Approximately 1400 patients will be screened and 350 patients will be randomized in <2 years (Figure 1). Potentially 25% of screened patients may be ineligible (e.g. unsuitable for PCI or CABG). Some patients may not wish to take part (~25%) and following initial angiography a further 25% may be ineligible based on coronary anatomy and disease resulting in 350 randomized patients. We anticipate the rate of major adverse cardiac events in the control group will be ~20% during ~1.5 years mean follow-up (or at least 35 events in 175 patients) such that the relationship between FFR and cardiac outcome in NSTEMI can be evaluated. The Glasgow Clinical Trials Unit (Robertson Centre for Biostatistics) will act as an independent coordinating center for data management and will conduct the statistical analyses.
Statistical analysis
The primary outcome of the between group difference in the proportions of patients allocated to medical therapy will be assessed using Fisher's Exact test and the differences in proportions estimated with a 95% confidence interval. The rate of discordance between FFR and coronary stenosis severity assessments will be estimated over all patients and segments and a 95% confidence intervals calculated taking into account the within subject clustering. Additional modelling will be carried out to investigate evidence of heterogeneity in the rates of discordance across segments. Rates of major coronary events at 6 months, 12 months and 3 years will be analyzed using logistic regression analysis. In addition Kaplan-Meier time to event curves will be calculated to describe the time course of events in each group. Rates of the feasibility of FFR assessment and adverse events rates will be summarized.
Health economics
A decision model will be constructed to reflect the treatment of NSTEMI patients and the effects of the two diagnostic options (FFR or the visual interpretation of the angiogram alone).28,29 The model will be made probabilistic so as to characterise the uncertainty surrounding parameter estimates and ultimately reflect uncertainty in the cost-effectiveness estimate. The decision model can then be run to estimate the cost-effectiveness of using FFR measurements to guide clinical treatment decisions compared to the use of angiography results alone in the current trial. The health economic model in this developmental study will also inform the design of a future multicenter clinical trial.

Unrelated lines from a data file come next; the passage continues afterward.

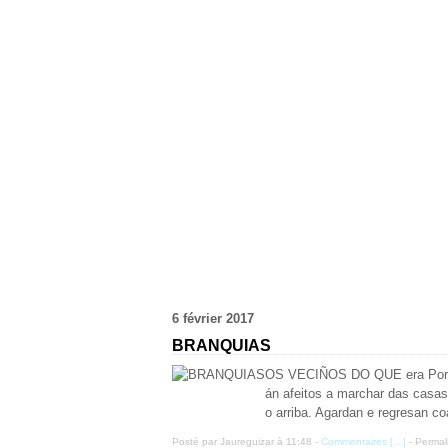
6 février 2017
BRANQUIAS
OS VECIÑOS DO QUE era Portoma
án afeitos a marchar das casas
o arriba. Agardan e regresan c
Posté par Jaureguizar à 11:48 -
Commentaires [
…
]
- Permal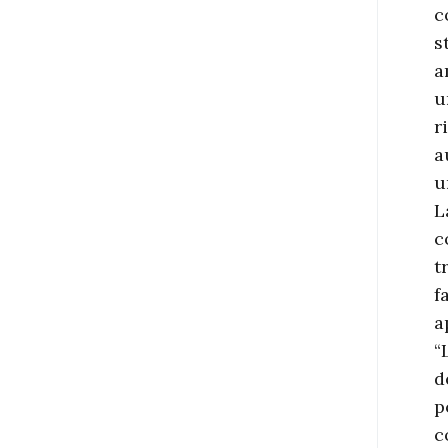
c
s
a
u
r
a
u
L
c
t
f
a
“
d
p
c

Magnetic resonance imaging (MRI) sub-study
Since FFR is not validated in patients with unstable coronary disease, we set up an MRI sub-study at the lead site to determine the level of agreement between inducible ischemia as revealed by stress MRI (a non-invasive gold standard) and FFR. Study participants will be invited to have an adenosine stress perfusion MRI at 3.0 Tesla before invasive angiography and/or within 10 days afterwards, and again at 6 months to assess left ventricular remodeling and function. Clinicians will be blinded to the MRI results which will not influence catheter laboratory treatment decisions. The sub-study has ethics approval and all patients will give written informed consent.